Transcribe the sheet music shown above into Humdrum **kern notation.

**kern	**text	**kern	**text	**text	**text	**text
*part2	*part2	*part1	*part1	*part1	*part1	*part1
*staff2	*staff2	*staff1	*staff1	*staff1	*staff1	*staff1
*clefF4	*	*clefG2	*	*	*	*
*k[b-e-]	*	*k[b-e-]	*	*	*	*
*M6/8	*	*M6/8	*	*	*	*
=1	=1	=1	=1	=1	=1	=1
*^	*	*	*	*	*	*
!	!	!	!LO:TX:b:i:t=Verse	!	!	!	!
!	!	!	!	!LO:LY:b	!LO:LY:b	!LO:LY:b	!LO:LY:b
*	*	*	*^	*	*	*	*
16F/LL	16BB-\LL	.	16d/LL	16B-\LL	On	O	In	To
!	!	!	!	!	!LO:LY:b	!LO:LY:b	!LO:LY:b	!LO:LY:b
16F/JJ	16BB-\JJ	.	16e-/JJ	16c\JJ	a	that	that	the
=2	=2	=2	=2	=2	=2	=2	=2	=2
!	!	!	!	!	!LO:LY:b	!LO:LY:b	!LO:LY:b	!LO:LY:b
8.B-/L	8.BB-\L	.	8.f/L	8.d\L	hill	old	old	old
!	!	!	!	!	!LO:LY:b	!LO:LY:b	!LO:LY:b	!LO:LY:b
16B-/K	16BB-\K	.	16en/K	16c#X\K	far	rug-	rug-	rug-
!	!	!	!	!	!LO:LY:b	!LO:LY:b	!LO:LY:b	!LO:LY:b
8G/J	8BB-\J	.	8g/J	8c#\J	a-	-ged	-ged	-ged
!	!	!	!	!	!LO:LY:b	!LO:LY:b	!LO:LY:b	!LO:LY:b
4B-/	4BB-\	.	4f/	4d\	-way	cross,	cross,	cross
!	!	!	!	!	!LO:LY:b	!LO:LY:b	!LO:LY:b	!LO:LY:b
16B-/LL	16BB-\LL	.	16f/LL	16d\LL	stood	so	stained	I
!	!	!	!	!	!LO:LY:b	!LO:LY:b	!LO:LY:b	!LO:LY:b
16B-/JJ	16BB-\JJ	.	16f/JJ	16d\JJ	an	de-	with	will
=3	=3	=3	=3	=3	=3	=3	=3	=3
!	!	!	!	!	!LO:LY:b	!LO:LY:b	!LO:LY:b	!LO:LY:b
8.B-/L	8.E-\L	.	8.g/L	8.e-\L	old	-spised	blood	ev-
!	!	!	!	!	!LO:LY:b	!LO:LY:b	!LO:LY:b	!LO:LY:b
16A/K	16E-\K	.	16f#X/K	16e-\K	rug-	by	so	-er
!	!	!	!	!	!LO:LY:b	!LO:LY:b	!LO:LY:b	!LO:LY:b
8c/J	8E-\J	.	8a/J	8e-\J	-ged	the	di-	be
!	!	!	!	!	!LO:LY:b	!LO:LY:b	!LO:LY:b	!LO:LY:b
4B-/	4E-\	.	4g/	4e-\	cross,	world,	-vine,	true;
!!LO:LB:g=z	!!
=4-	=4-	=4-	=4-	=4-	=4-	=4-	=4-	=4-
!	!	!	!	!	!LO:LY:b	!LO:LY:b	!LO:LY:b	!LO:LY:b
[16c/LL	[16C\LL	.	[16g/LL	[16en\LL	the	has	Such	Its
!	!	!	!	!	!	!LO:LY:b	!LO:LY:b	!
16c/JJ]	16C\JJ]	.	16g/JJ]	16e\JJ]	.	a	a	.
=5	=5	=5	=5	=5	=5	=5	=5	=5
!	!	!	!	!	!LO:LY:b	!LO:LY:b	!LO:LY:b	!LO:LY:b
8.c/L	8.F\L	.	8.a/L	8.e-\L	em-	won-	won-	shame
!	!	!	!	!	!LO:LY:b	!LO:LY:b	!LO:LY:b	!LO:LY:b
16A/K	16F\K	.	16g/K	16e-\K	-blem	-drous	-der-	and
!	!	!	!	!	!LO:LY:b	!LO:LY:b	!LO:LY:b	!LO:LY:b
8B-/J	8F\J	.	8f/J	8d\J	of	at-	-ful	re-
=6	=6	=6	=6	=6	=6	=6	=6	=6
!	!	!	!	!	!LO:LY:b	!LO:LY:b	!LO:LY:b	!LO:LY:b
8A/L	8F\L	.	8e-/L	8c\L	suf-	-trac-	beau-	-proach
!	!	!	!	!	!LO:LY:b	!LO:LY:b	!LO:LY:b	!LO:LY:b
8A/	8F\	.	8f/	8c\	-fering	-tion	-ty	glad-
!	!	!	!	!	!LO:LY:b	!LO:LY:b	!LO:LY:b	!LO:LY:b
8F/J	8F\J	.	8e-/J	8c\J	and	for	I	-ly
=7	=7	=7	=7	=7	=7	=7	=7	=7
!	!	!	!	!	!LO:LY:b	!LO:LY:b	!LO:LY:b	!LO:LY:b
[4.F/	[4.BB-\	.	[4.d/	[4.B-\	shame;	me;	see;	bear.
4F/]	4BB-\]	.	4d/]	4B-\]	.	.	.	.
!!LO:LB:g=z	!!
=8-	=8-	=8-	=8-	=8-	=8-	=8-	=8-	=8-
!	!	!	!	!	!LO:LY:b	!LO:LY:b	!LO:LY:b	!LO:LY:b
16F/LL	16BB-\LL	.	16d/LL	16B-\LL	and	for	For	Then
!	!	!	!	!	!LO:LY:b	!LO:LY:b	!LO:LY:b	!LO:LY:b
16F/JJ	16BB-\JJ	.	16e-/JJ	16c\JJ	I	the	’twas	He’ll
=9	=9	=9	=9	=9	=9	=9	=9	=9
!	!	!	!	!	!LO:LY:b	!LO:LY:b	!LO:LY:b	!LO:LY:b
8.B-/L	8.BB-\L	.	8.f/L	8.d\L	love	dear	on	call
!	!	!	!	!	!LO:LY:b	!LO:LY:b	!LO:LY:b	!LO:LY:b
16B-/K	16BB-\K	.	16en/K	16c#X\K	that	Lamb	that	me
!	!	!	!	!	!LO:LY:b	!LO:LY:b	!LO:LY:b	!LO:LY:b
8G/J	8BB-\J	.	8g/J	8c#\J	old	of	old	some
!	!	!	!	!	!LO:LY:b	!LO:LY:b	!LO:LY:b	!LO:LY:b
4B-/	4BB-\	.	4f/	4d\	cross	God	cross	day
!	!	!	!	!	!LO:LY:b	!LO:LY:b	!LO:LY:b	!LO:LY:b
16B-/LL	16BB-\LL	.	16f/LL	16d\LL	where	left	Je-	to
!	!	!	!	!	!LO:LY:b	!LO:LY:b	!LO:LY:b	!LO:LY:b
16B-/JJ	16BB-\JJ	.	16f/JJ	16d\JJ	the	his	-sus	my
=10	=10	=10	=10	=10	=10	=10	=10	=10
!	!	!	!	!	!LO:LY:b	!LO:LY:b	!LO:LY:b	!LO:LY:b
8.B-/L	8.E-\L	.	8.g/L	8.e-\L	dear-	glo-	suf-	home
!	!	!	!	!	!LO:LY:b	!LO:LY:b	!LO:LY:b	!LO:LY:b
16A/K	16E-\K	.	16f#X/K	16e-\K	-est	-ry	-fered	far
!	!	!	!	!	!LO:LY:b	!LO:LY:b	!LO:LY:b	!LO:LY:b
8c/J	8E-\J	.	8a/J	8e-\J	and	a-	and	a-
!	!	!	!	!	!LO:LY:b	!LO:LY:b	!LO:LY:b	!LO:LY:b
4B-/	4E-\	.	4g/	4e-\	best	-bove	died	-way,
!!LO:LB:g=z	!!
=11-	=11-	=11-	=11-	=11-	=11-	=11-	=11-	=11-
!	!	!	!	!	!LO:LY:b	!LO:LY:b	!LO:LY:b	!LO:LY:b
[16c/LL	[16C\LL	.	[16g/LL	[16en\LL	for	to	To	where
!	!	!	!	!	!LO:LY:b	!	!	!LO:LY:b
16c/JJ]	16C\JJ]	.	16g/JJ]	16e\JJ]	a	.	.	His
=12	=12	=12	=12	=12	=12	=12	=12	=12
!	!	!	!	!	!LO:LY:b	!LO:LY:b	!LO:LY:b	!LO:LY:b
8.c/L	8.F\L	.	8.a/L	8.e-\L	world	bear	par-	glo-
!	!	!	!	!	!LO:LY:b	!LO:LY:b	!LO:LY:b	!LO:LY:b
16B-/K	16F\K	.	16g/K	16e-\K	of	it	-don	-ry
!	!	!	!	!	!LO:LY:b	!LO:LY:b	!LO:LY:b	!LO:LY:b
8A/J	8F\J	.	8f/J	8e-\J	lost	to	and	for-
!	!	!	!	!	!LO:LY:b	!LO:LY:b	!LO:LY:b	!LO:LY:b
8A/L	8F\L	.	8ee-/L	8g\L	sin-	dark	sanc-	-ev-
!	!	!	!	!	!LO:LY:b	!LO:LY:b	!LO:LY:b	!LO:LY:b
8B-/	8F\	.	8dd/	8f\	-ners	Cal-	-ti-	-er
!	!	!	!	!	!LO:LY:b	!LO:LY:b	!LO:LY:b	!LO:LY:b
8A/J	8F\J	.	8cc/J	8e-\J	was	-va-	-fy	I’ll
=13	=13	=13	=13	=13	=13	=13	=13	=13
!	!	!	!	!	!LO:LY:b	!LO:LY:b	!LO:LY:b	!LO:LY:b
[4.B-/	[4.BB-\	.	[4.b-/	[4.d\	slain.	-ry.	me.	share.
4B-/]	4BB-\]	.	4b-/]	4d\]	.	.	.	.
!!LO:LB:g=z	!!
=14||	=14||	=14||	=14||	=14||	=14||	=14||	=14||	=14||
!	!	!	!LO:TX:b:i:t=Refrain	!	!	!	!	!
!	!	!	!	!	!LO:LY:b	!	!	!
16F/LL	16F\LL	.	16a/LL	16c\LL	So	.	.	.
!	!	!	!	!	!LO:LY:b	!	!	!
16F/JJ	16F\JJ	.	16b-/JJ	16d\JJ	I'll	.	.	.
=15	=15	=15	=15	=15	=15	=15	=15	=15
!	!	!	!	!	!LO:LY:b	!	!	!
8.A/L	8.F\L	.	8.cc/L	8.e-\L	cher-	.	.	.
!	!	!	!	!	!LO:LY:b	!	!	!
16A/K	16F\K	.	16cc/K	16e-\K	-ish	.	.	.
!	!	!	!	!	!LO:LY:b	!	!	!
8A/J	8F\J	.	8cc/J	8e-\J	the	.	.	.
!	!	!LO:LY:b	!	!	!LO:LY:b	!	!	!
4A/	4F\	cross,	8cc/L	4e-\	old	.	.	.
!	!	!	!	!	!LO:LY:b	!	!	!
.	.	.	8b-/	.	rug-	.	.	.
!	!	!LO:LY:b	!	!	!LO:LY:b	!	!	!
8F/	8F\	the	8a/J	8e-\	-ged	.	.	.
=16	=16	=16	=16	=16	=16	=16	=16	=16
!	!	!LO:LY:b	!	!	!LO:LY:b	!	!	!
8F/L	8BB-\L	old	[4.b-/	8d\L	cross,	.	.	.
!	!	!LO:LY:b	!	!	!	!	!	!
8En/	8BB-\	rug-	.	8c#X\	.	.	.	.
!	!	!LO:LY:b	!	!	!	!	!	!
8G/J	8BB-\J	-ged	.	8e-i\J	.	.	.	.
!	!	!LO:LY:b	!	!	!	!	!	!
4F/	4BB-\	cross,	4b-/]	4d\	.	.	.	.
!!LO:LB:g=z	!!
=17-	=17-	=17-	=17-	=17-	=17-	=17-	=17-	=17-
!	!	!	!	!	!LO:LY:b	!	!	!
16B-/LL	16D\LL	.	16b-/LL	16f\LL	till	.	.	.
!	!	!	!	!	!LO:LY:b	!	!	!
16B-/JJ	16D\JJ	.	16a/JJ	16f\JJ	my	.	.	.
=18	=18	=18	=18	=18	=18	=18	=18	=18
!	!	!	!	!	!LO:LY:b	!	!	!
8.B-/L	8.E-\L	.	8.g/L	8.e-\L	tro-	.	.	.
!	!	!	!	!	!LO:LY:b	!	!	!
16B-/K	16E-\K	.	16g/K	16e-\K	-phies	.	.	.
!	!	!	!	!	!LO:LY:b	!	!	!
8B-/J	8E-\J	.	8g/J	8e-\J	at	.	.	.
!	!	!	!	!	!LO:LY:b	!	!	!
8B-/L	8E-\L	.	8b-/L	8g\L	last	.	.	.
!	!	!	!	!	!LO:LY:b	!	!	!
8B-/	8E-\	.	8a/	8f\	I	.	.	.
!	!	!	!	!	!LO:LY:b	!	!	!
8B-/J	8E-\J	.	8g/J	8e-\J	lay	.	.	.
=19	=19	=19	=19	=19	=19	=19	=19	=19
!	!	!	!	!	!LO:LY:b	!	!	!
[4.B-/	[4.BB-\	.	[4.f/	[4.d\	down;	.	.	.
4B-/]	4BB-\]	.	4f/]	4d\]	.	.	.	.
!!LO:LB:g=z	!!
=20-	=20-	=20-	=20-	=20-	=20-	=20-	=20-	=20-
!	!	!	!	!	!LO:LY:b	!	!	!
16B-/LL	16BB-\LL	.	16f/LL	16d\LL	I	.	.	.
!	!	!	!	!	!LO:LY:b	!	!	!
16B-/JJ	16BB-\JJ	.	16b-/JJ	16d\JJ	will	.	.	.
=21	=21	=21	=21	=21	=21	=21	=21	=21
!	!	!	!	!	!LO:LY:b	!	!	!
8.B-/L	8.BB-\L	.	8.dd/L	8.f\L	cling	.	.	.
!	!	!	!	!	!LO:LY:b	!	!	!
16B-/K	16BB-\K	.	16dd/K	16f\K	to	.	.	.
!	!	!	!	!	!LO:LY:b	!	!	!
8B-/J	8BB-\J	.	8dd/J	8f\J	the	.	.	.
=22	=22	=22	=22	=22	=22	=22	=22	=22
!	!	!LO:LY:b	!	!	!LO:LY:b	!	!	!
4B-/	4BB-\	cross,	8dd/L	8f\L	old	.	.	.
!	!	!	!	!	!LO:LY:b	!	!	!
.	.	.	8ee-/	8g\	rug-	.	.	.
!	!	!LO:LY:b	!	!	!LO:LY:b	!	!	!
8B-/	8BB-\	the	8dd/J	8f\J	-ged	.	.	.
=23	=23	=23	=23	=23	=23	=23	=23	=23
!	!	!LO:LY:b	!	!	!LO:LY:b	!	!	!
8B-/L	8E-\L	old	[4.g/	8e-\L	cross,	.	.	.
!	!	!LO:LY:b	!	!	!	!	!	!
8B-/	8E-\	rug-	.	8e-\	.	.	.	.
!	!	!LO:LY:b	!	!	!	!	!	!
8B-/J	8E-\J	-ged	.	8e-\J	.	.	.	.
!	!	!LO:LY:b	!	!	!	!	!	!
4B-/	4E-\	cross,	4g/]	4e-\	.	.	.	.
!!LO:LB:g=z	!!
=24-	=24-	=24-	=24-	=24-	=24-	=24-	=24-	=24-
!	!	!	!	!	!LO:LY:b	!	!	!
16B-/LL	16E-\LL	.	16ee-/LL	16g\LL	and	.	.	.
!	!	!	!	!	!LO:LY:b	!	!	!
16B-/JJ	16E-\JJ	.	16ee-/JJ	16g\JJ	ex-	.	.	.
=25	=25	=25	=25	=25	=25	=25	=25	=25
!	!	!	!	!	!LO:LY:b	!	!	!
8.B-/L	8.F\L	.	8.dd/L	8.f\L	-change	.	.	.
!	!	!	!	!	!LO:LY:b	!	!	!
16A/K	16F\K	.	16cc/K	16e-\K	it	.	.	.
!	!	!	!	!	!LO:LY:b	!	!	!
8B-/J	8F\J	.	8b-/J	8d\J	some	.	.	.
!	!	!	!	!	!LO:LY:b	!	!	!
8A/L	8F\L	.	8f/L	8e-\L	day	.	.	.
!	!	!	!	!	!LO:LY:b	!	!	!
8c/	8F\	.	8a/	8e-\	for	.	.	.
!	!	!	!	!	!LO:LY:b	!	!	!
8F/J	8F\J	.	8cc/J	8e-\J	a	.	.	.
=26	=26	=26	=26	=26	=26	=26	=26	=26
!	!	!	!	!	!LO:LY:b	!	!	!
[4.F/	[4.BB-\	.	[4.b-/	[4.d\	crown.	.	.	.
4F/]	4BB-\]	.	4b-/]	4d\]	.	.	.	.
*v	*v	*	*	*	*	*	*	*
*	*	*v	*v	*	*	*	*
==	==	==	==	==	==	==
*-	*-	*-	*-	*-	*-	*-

• [OBJECTIVE]
List each line in the entries above that contains the word "cross".

• [EXERCISE RESPONSE]
4B-/	4BB-\	.	4f/	4d\	-way	cross,	cross,	cross
4B-/	4E-\	.	4g/	4e-\	cross,	world,	-vine,	true;
4B-/	4BB-\	.	4f/	4d\	cross	God	cross	day
4A/	4F\	cross,	8cc/L	4e-\	old	.	.	.
8F/L	8BB-\L	old	[4.b-/	8d\L	cross,	.	.	.
4F/	4BB-\	cross,	4b-/]	4d\	.	.	.	.
4B-/	4BB-\	cross,	8dd/L	8f\L	old	.	.	.
8B-/L	8E-\L	old	[4.g/	8e-\L	cross,	.	.	.
4B-/	4E-\	cross,	4g/]	4e-\	.	.	.	.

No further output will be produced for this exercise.